[Saved data entries]
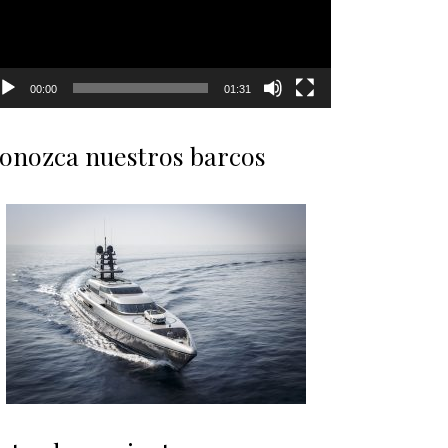
00:00
01:31
onozca nuestros barcos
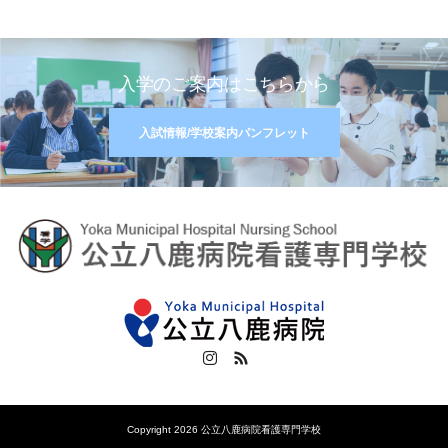
入学のご案内はこちらから
入試情報/学校案内パンフレット
Instagram
RSS
Copyright 2026 公立八鹿病院看護専門学校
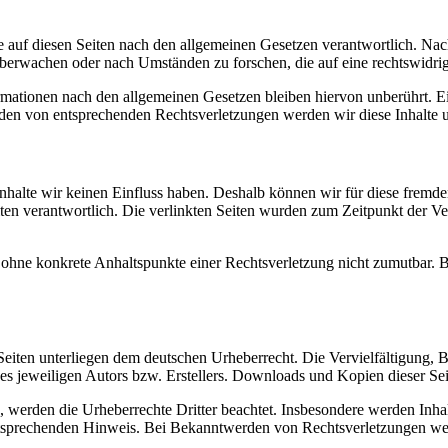
 auf diesen Seiten nach den allgemeinen Gesetzen verantwortlich. Nac
 überwachen oder nach Umständen zu forschen, die auf eine rechtswidrig
ationen nach den allgemeinen Gesetzen bleiben hiervon unberührt. Ein
den von entsprechenden Rechtsverletzungen werden wir diese Inhalte 
 Inhalte wir keinen Einfluss haben. Deshalb können wir für diese fremd
 Seiten verantwortlich. Die verlinkten Seiten wurden zum Zeitpunkt der
och ohne konkrete Anhaltspunkte einer Rechtsverletzung nicht zumutbar
n Seiten unterliegen dem deutschen Urheberrecht. Die Vervielfältigung,
 jeweiligen Autors bzw. Erstellers. Downloads und Kopien dieser Seite
n, werden die Urheberrechte Dritter beachtet. Insbesondere werden Inhal
tsprechenden Hinweis. Bei Bekanntwerden von Rechtsverletzungen wer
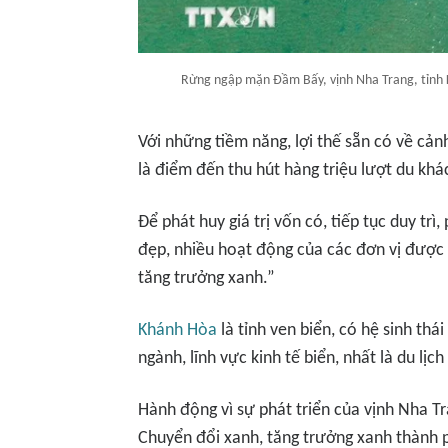
Rừng ngập mặn Đầm Bấy, vịnh Nha Trang, tỉnh 
Với những tiềm năng, lợi thế sẵn có về cản
là điểm đến thu hút hàng triệu lượt du kh
Để phát huy giá trị vốn có, tiếp tục duy trì,
đẹp, nhiều hoạt động của các đơn vị được
tăng trưởng xanh.”
Khánh Hòa
là tỉnh ven biển, có hệ sinh thá
ngành, lĩnh vực kinh tế biển, nhất là du lịch
Hành động vì sự phát triển của vịnh Nha T
Chuyển đổi xanh, tăng trưởng xanh thành 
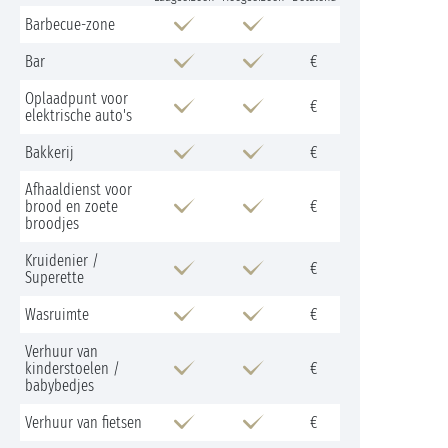
Barbecue-zone
Bar
€
Oplaadpunt voor
€
elektrische auto's
Bakkerij
€
Afhaaldienst voor
brood en zoete
€
broodjes
Kruidenier /
€
Superette
Wasruimte
€
Verhuur van
kinderstoelen /
€
babybedjes
Verhuur van fietsen
€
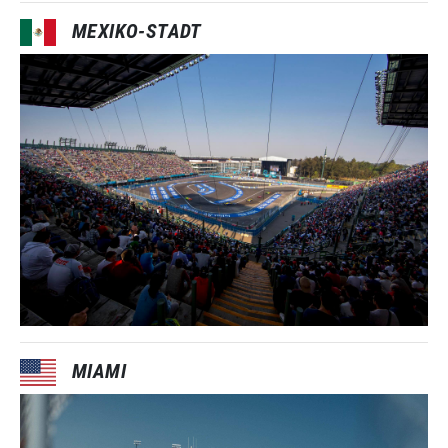
MEXIKO-STADT
MIAMI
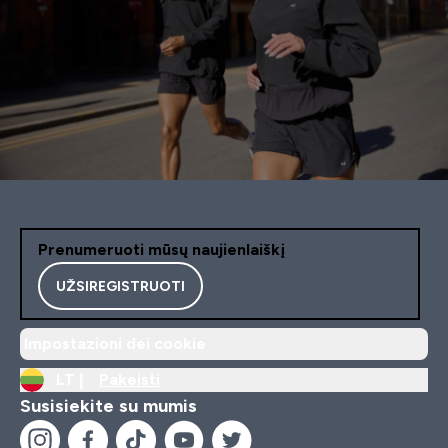
Prenumeruoti mūsų naujienlaiškį
UŽSIREGISTRUOTI
Impostazioni dei cookie
LT |
Pakeisti
Susisiekite su mumis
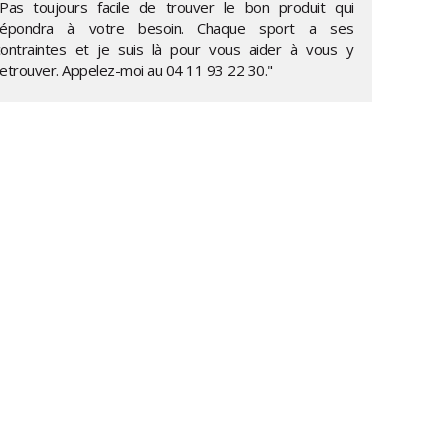
"Pas toujours facile de trouver le bon produit qui
répondra à votre besoin. Chaque sport a ses
contraintes et je suis là pour vous aider à vous y
retrouver. Appelez-moi au
04 11 93 22 30
."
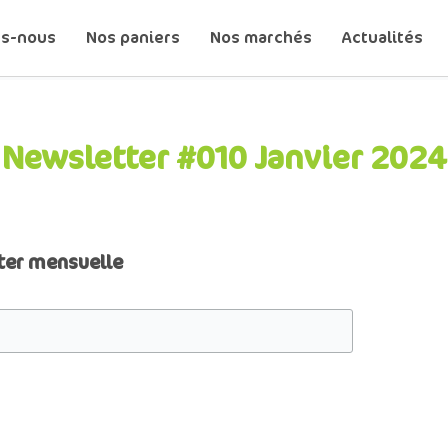
s-nous
Nos paniers
Nos marchés
Actualités
Newsletter #010 Janvier 2024
ter mensuelle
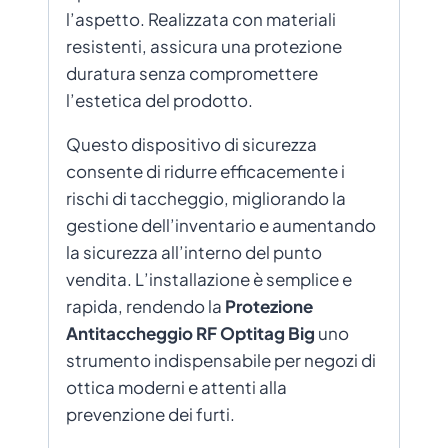
l’aspetto. Realizzata con materiali
resistenti, assicura una protezione
duratura senza compromettere
l’estetica del prodotto.
Questo dispositivo di sicurezza
consente di ridurre efficacemente i
rischi di taccheggio, migliorando la
gestione dell’inventario e aumentando
la sicurezza all’interno del punto
vendita. L’installazione è semplice e
rapida, rendendo la
Protezione
Antitaccheggio RF Optitag Big
uno
strumento indispensabile per negozi di
ottica moderni e attenti alla
prevenzione dei furti.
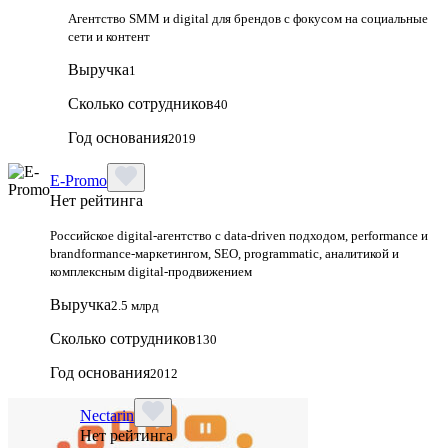
Агентство SMM и digital для брендов с фокусом на социальные
сети и контент
Выручка
1
Сколько сотрудников
40
Год основания
2019
E-Promo
Нет рейтинга
Российское digital-агентство с data-driven подходом, performance и
brandformance-маркетингом, SEO, programmatic, аналитикой и
комплексным digital-продвижением
Выручка
2.5 млрд
Сколько сотрудников
130
Год основания
2012
Nectarin
Нет рейтинга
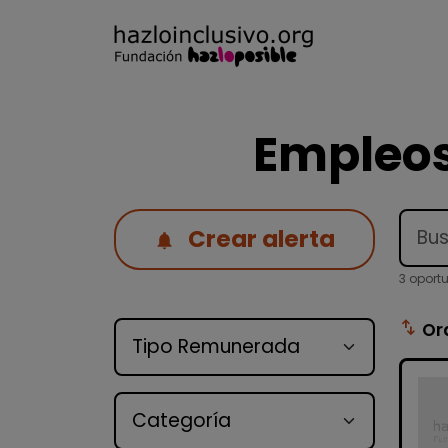
Empleos
Crear alerta
3 oport
Tipo de oferta
swap_vert
Or
Categoría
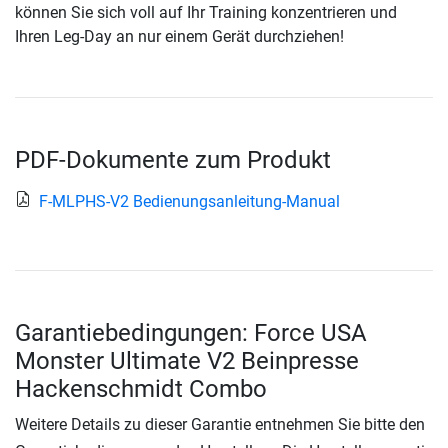
können Sie sich voll auf Ihr Training konzentrieren und
Ihren Leg-Day an nur einem Gerät durchziehen!
PDF-Dokumente zum Produkt
F-MLPHS-V2 Bedienungsanleitung-Manual
Garantiebedingungen: Force USA
Monster Ultimate V2 Beinpresse
Hackenschmidt Combo
Weitere Details zu dieser Garantie entnehmen Sie bitte den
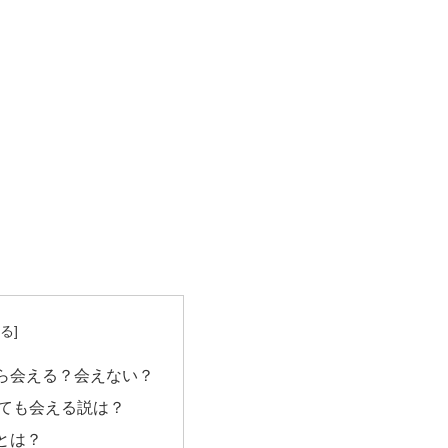
ら会える？会えない？
ても会える説は？
とは？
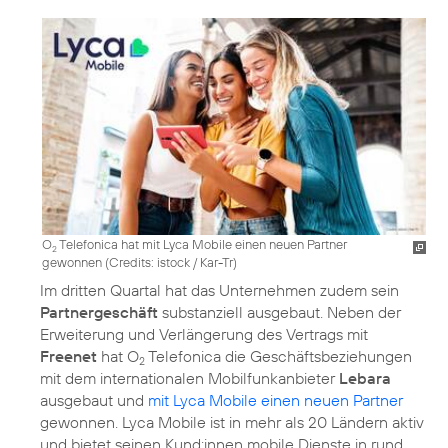
O
Telefonica hat mit Lyca Mobile einen neuen Partner
2
gewonnen (
Credits: istock / Kar-Tr
)
Im dritten Quartal hat das Unternehmen zudem sein
Partnergeschäft
substanziell ausgebaut. Neben der
Erweiterung und Verlängerung des Vertrags mit
Freenet
hat O
Telefonica die Geschäftsbeziehungen
2
mit dem internationalen Mobilfunkanbieter
Lebara
ausgebaut und
mit Lyca Mobile einen neuen Partner
gewonnen. Lyca Mobile ist in mehr als 20 Ländern aktiv
und bietet seinen Kund:innen mobile Dienste in rund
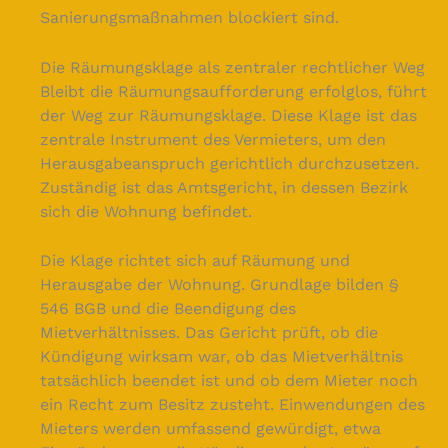
Sanierungsmaßnahmen blockiert sind.
Die Räumungsklage als zentraler rechtlicher Weg
Bleibt die Räumungsaufforderung erfolglos, führt
der Weg zur Räumungsklage. Diese Klage ist das
zentrale Instrument des Vermieters, um den
Herausgabeanspruch gerichtlich durchzusetzen.
Zuständig ist das Amtsgericht, in dessen Bezirk
sich die Wohnung befindet.
Die Klage richtet sich auf Räumung und
Herausgabe der Wohnung. Grundlage bilden §
546 BGB und die Beendigung des
Mietverhältnisses. Das Gericht prüft, ob die
Kündigung wirksam war, ob das Mietverhältnis
tatsächlich beendet ist und ob dem Mieter noch
ein Recht zum Besitz zusteht. Einwendungen des
Mieters werden umfassend gewürdigt, etwa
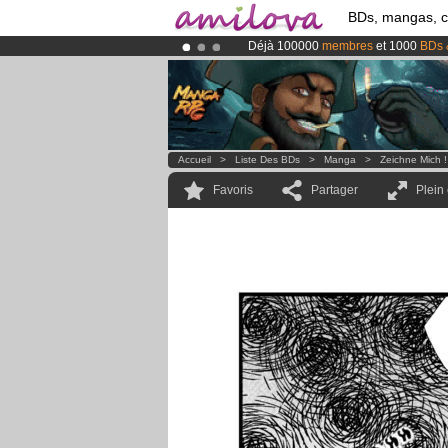
BDs, mangas, 
Déjà 100000
membres
et 1000
BDs 
Le
Kickstarter Amilova est désormais
Abonnement premium: à partir de
3.
Accueil
>
Liste Des BDs
>
Manga
>
Zeichne Mich !
Favoris
Partager
Plein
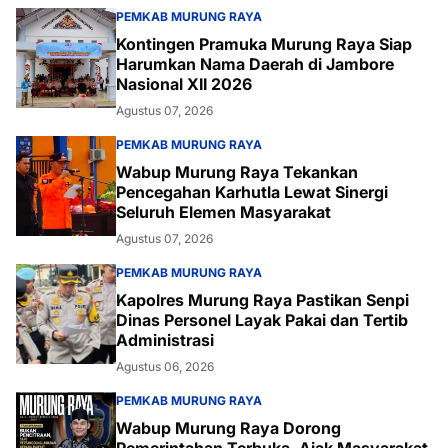
PEMKAB MURUNG RAYA
Kontingen Pramuka Murung Raya Siap
Harumkan Nama Daerah di Jambore
Nasional XII 2026
Agustus 07, 2026
PEMKAB MURUNG RAYA
Wabup Murung Raya Tekankan
Pencegahan Karhutla Lewat Sinergi
Seluruh Elemen Masyarakat
Agustus 07, 2026
PEMKAB MURUNG RAYA
Kapolres Murung Raya Pastikan Senpi
Dinas Personel Layak Pakai dan Tertib
Administrasi
Agustus 06, 2026
PEMKAB MURUNG RAYA
Wabup Murung Raya Dorong
Pemerintahan Terbuka, Ajak Masyarakat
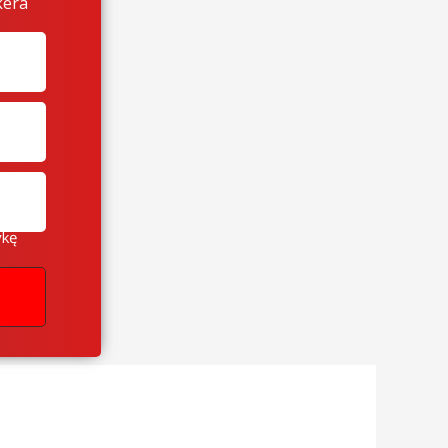
kera
ykę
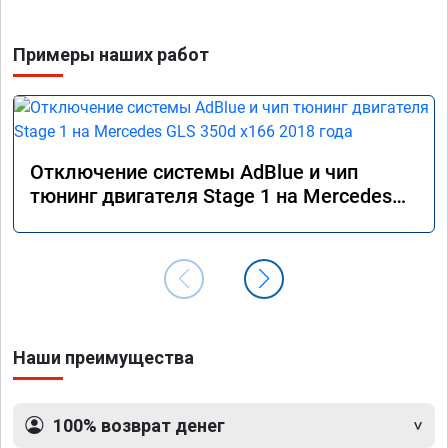
Примеры наших работ
Отключение системы AdBlue и чип
тюнинг двигателя Stage 1 на Mercedes
GLS 350d x166 2018 года
Наши преимущества
100% возврат денег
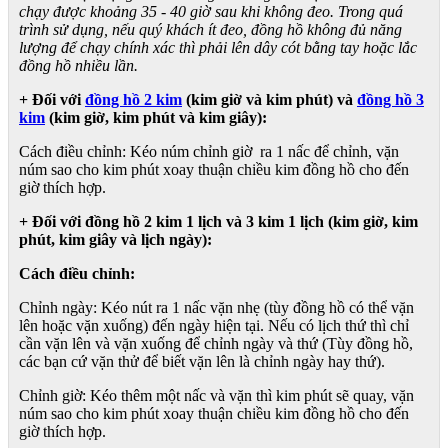
chạy được khoảng 35 - 40 giờ sau khi không đeo. Trong quá
trình sử dụng, nếu quý khách ít đeo, đồng hồ không đủ năng
lượng để chạy chính xác thì phải lên dây cót bằng tay hoặc lắc
đồng hồ nhiều lần.
+ Đối với
đồng hồ 2 kim
(kim giờ và kim phút) và
đồng hồ 3
kim
(kim giờ, kim phút và kim giây):
Cách điều chỉnh: Kéo núm chỉnh giờ ra 1 nấc để chỉnh, vặn
núm sao cho kim phút xoay thuận chiều kim đồng hồ cho đến
giờ thích hợp.
+ Đối với đồng hồ 2 kim 1 lịch và 3 kim 1 lịch (kim giờ, kim
phút, kim giây và lịch ngày):
Cách điều chỉnh:
Chỉnh ngày: Kéo nút ra 1 nấc vặn nhẹ (tùy đồng hồ có thể vặn
lên hoặc vặn xuống) đến ngày hiện tại. Nếu có lịch thứ thì chỉ
cần vặn lên và vặn xuống để chỉnh ngày và thứ (Tùy đồng hồ,
các bạn cứ vặn thử để biết vặn lên là chỉnh ngày hay thứ).
Chỉnh giờ: Kéo thêm một nấc và vặn thì kim phút sẽ quay, vặn
núm sao cho kim phút xoay thuận chiều kim đồng hồ cho đến
giờ thích hợp.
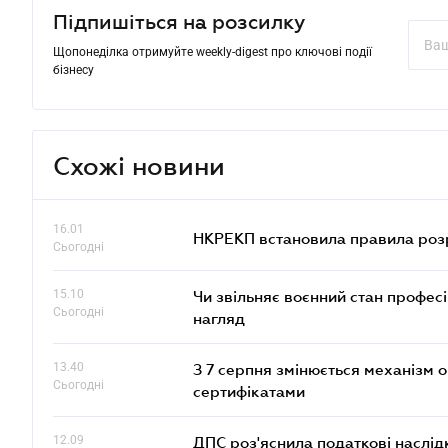
Підпишіться на розсилку
Щопонеділка отримуйте weekly-digest про ключові події
бізнесу
Схожі новини
16.01
НКРЕКП встановила правила розра
Сьогодні
15.10
Чи звільняє воєнний стан профес
Сьогодні
нагляд
13.40
З 7 серпня змінюється механізм 
Сьогодні
сертифікатами
12.09
ДПС роз'яснила податкові наслід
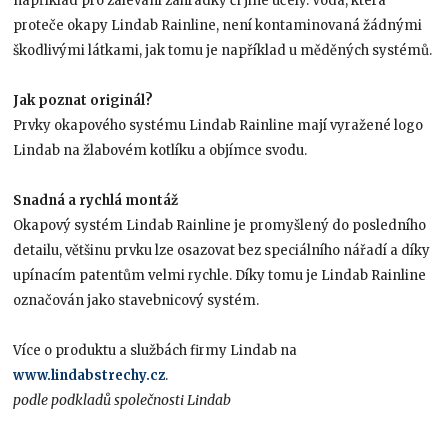
například pro zalévání zahrádky či jiné účely. Voda, která
proteče okapy Lindab Rainline, není kontaminovaná žádnými
škodlivými látkami, jak tomu je například u měděných systémů.
Jak poznat originál?
Prvky okapového systému Lindab Rainline mají vyražené logo
Lindab na žlabovém kotlíku a objímce svodu.
Snadná a rychlá montáž
Okapový systém Lindab Rainline je promyšlený do posledního
detailu, většinu prvku lze osazovat bez speciálního nářadí a díky
upínacím patentům velmi rychle. Díky tomu je Lindab Rainline
označován jako stavebnicový systém.
Více o produktu a službách firmy Lindab na
www.lindabstrechy.cz
.
podle podkladů společnosti Lindab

Instructions to follow. Can you set down, word for word, the lines of the records above from the one containing "入学のご案内はこちらから" through the one containing "Copyright 2026 公立八鹿病院看護専門学校"?

Response for this exercise.
入学のご案内はこちらから
入試情報/学校案内パンフレット
Instagram
RSS
Copyright 2026 公立八鹿病院看護専門学校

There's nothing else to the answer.